At the moment, corpus techniques provide the most successful form of machine translation from one language to another. The translations are by no means perfect. They are often distinctly strange and even unintelligible. But they work often enough to be useful for some purposes. But why do they work at all?

If literary critics are going to make fruitful use of corpus techniques for investigating large bodies of text, then they’re going to have to be able to answer those questions. The answers don’t need to be in full technical detail—I certainly can’t do that myself—but they will require more knowledge of linguistics than is currently the norm for literary study. 

And they will require some serious thinking about description. Just what is being described when you extract 100 or 150 “topics”from the corpus of PMLA (Publications of the Modern Language Association) articles, as Andrew Goldstone and Ted Underwood have recently done? Why do such topics emerge at all?

Those questions are interesting, and the answers are not simple. If signs in texts really are running in the infinite loops of hide-and-go-seek implied by so much recent thought about texts, then the corpus techniques wouldn’t produce anything at all, much less usable translations. If texts have the kind of structure that can support such statistical methods, then perhaps that structure is rigorous enough to support the close analysis of individual texts that goes beyond the free-form and impressionistic methods of New Critical close reading. Perhaps thoughtful consideration of the underpinnings of corpus techniques will give critics the insight and intuitions needed to re-create close analysis in new and more rigorous ways.

Such work might even constitute and response and riposte to laments that digital humanities lacks theory, which means critical theory, as though that were the only worthwhile kind of theory. It isn’t, but that’s another discussion.


Addendum, 12.29.12: After having taken this post to the bathtub this morning I have an addendum.

I want to have a certain kind of discussion about description, one that focuses on individual texts and comparisons between a small number of texts. This is mostly what I had in mind in my long methodological essay on literary morphology, and what I’ve done with, e.g. “Kubla Khan,” “This Lime-Tree Bower My Prison,” and Heart of Darkness. While there’s some interest along those lines, there isn’t, so far as I can tell, very much.

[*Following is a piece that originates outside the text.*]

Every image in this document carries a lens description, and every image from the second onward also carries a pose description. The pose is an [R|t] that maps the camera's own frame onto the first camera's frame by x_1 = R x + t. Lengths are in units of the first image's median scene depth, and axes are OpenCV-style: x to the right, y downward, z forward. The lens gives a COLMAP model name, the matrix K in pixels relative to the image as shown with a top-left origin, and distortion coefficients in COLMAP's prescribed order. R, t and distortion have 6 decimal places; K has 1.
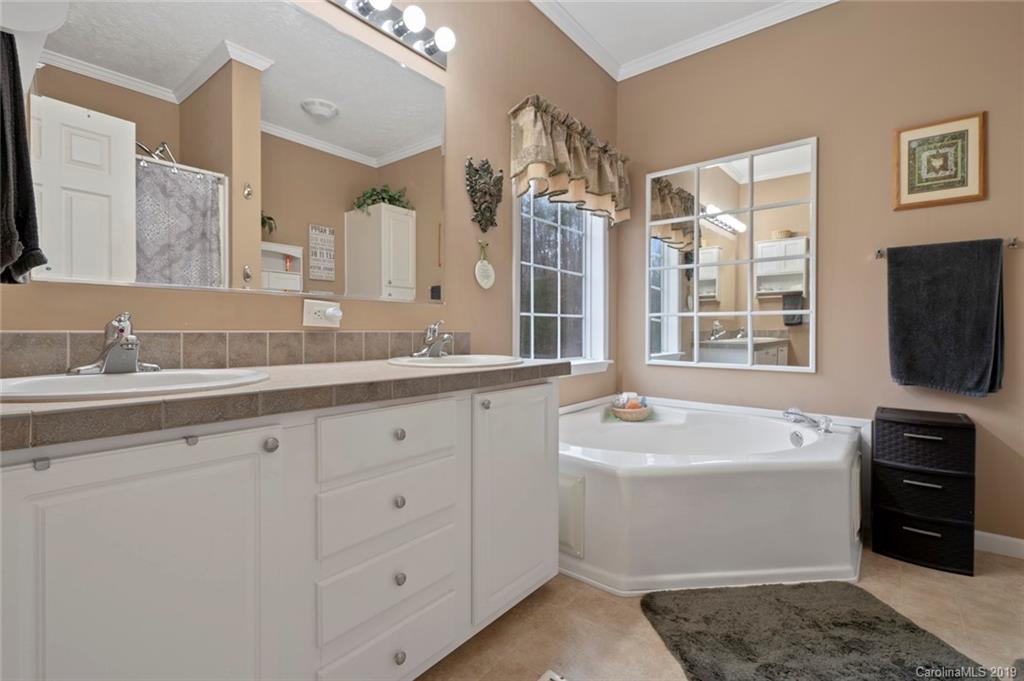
lens RADIAL K [[467.0, 0, 512.0], [0, 467.0, 330.1], [0, 0, 1]] dist [-0.000457, 0.000754]
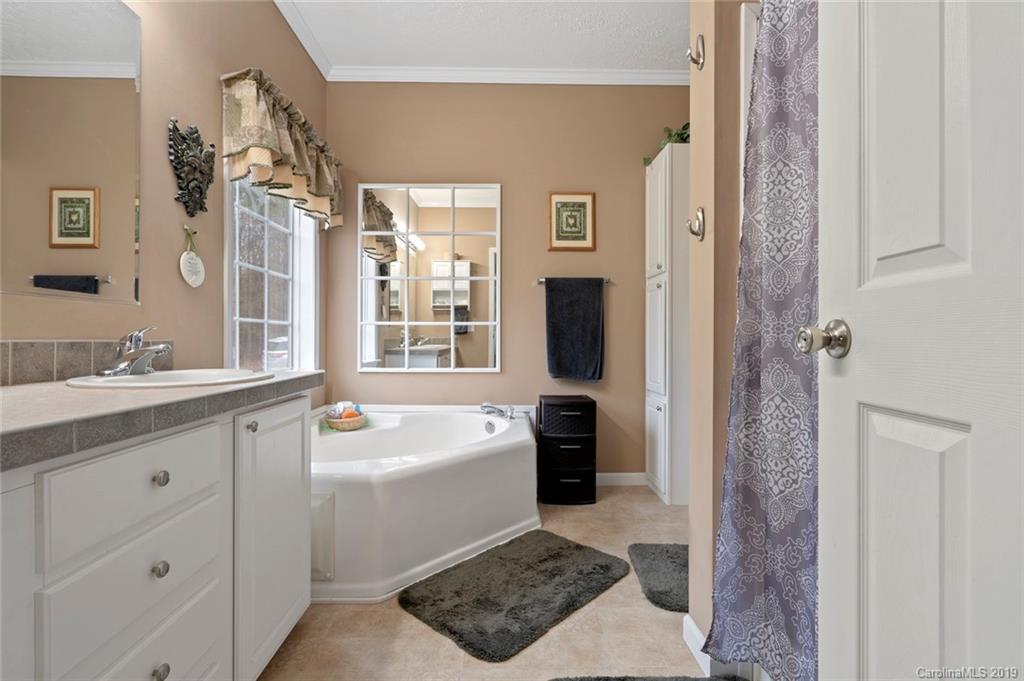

The situation is different for corpus linguistics. There’s a lot of interest, or at least curiosity, about those techniques. For they press on the whole profession, sorta’. But if anything broadly useful is to come of those techniques, then people need to understand how they work, and that requires knowing how language is structured so that such techniques CAN work. Coming to grips with that necessarily entails coming to grips with the phenomena underlying the “handicraft” techniques I want to apply to individual texts and comparisons between those texts.